Prisons: Staff

(asked on 14th June 2022) - View Source

Question to the Ministry of Justice:

To ask the Secretary of State for Justice, if he will make an estimate of (a) the number and (b) the job roles of HM Prisons staff who took their own lives in each of the last five years.


Answered by
Victoria Atkins Portrait
Victoria Atkins
Secretary of State for Health and Social Care
This question was answered on 21st June 2022

Her Majesty’s Prison & Probation Service (HMPPS) is committed to ensuring the health, safety and wellbeing of its dedicated public servants.

The department offers staff support through its Employee Assistance Programme (EAP), which includes a 24-hour confidential helpline. Additionally, there is access to mental health support including wellbeing workshops, confidential counselling, cognitive behavioural therapy and eye movement desensitisation and reprocessing therapies where clinically appropriate. These services can be accessed by employees absent or at work and employees do not have to inform their manager before accessing confidential counselling.

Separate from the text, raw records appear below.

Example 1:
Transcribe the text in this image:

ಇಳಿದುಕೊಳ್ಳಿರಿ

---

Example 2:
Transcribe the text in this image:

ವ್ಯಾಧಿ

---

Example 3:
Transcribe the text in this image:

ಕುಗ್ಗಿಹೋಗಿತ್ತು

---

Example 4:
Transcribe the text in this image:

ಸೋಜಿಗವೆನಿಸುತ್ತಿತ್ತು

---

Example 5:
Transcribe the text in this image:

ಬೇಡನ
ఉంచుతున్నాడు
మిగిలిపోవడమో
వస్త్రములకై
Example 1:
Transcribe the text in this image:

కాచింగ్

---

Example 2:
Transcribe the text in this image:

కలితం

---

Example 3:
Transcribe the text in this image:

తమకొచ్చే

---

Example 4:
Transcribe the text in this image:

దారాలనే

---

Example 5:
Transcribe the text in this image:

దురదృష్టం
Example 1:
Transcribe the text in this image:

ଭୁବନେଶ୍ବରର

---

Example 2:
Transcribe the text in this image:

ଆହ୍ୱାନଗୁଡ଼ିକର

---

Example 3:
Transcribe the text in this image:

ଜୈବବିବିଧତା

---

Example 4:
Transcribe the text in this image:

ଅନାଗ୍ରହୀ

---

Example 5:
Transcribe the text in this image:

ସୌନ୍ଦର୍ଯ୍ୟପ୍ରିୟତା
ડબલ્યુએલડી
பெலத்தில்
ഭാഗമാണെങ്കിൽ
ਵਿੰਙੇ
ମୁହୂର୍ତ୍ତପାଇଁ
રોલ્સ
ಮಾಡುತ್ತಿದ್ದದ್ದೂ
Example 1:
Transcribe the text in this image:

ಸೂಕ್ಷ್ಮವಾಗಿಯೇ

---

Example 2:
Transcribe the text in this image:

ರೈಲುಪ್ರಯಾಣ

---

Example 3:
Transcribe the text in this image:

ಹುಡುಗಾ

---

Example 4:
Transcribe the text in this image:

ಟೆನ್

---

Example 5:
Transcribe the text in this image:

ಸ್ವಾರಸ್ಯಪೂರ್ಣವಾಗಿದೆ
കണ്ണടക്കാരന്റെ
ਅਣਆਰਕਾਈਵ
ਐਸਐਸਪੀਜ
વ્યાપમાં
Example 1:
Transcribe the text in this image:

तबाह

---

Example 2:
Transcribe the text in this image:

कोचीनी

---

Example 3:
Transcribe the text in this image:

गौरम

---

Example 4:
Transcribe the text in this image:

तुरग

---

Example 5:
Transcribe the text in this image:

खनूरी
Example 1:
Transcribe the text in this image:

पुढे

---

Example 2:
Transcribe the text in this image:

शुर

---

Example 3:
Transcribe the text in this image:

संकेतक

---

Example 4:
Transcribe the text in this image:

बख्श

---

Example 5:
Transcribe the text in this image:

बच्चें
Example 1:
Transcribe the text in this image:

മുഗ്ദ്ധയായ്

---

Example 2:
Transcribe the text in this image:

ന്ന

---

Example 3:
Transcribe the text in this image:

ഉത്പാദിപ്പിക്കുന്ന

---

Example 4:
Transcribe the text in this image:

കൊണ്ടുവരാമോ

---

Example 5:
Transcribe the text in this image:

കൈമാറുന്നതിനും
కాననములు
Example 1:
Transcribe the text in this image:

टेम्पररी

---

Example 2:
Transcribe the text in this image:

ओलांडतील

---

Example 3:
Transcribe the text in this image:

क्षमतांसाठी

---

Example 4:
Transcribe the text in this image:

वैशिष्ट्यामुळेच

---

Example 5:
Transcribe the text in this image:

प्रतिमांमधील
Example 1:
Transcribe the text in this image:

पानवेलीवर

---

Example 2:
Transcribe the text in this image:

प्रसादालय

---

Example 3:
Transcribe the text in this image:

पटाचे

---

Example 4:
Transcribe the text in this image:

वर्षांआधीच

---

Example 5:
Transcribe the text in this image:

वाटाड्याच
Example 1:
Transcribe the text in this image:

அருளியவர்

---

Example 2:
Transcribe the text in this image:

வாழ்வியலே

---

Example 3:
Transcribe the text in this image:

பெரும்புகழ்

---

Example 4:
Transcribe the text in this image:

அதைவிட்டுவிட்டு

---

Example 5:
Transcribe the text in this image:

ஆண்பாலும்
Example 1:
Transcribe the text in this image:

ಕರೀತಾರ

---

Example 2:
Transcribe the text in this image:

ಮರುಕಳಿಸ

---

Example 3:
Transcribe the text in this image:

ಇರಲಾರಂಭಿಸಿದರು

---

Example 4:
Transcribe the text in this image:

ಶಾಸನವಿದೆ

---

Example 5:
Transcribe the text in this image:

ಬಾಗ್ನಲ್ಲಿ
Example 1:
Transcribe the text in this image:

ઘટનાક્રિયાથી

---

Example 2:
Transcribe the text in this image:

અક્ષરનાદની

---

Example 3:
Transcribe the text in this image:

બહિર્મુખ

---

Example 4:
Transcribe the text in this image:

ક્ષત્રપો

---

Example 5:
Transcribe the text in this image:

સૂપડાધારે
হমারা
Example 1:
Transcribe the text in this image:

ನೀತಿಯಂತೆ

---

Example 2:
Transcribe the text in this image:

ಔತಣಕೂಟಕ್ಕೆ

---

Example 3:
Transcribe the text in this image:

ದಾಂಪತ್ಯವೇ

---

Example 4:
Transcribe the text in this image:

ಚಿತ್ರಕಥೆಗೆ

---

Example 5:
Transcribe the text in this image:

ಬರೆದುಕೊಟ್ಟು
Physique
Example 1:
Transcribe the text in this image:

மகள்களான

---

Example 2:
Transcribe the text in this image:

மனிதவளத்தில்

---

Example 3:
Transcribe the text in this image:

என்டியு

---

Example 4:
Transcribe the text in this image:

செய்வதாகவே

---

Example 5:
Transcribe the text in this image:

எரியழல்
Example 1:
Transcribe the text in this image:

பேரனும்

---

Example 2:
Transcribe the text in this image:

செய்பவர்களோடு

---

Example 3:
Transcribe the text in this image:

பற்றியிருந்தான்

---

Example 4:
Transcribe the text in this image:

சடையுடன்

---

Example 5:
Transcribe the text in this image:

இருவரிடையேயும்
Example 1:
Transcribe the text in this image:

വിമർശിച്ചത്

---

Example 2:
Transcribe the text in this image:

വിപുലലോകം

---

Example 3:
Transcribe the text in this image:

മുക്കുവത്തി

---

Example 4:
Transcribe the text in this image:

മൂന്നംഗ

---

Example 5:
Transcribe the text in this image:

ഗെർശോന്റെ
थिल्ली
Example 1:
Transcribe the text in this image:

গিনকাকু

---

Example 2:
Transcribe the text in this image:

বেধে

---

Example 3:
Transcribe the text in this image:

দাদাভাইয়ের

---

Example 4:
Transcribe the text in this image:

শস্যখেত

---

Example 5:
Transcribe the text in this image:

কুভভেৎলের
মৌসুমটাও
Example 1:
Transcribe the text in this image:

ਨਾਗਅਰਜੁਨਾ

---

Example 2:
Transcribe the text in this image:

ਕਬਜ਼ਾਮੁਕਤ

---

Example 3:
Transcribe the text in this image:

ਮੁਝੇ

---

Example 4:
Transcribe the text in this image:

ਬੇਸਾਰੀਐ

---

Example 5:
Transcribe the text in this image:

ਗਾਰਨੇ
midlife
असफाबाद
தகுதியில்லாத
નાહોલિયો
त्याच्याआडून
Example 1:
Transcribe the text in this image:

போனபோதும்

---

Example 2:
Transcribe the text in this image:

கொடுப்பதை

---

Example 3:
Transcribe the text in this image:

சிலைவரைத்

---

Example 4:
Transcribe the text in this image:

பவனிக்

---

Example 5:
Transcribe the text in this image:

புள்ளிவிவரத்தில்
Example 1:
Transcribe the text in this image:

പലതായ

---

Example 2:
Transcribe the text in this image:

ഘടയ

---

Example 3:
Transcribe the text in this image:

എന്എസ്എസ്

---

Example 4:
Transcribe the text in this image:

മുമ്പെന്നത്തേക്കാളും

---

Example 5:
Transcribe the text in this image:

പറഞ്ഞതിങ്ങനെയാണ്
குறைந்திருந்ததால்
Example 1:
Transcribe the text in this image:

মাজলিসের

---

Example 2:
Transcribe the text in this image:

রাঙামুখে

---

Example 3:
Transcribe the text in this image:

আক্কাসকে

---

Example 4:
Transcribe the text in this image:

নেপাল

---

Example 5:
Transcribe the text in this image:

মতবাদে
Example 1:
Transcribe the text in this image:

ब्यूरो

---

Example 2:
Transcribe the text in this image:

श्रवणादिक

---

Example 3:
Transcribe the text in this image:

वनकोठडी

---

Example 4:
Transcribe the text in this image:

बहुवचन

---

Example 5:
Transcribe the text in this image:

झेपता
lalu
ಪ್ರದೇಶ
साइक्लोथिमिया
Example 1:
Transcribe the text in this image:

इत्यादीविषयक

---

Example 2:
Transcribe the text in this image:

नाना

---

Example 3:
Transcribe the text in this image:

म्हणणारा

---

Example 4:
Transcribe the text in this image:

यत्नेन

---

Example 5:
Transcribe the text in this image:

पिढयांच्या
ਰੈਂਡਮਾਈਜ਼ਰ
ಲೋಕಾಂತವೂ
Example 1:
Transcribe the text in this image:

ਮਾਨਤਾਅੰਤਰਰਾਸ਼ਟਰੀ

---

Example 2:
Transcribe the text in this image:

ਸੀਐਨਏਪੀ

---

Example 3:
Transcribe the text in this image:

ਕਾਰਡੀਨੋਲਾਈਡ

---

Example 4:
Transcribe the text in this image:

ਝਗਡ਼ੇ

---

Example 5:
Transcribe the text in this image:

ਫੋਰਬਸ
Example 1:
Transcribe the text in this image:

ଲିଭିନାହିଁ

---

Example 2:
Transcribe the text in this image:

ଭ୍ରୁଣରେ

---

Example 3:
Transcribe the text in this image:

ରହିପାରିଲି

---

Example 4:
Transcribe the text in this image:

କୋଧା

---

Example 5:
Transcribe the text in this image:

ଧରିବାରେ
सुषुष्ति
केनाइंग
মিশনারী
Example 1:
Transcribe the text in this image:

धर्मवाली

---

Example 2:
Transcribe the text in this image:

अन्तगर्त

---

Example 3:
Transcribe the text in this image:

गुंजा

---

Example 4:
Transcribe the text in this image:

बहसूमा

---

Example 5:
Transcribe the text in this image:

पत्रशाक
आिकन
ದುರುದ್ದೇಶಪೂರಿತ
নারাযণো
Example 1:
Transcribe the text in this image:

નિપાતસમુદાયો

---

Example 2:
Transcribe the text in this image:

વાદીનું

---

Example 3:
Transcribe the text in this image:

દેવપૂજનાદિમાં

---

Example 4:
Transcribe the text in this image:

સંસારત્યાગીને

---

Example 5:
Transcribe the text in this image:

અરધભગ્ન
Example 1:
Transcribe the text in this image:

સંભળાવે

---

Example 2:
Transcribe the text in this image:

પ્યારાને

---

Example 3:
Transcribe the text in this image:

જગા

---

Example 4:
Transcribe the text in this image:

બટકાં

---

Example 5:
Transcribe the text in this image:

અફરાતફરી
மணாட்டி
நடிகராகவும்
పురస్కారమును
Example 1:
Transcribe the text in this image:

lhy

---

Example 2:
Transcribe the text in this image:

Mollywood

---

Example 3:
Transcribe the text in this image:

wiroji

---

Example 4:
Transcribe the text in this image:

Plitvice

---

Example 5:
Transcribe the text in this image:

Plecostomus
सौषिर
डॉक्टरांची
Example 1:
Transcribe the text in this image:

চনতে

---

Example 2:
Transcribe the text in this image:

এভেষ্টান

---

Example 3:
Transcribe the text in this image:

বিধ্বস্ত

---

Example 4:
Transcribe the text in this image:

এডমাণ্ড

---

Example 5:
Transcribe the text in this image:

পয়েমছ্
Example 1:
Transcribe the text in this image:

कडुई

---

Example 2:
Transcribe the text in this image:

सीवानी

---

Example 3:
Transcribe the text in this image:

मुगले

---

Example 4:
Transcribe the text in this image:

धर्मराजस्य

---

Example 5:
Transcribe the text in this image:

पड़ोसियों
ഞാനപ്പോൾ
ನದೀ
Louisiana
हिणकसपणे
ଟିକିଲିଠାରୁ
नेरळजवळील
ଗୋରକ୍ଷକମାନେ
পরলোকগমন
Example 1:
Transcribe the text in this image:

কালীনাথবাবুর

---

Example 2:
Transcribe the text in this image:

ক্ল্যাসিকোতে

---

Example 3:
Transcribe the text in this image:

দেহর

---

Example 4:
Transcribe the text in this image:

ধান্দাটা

In addition, staff are able to access preventative mental health support in the form of Reflective Sessions where they can discuss with a qualified counsellor the effects of work on life and life on work. These sessions are available to all HMPPS staff via the EAP supplier.

The information requested is not held by the Ministry of Justice. MoJ’s Shared Operating Platform (SOP) which is used for HR payroll does not have a record of the cause of Death for its deceased employees.

Recording a Death in Service as suicide is not something MoJ staff are able to do as the cause of death is not determined immediately after a Death in Service, but many months or sometimes years later by a Coroner. Coroner’s data is not then retrospectively added to SOP, but is published by the Office of National Statistics (ONS).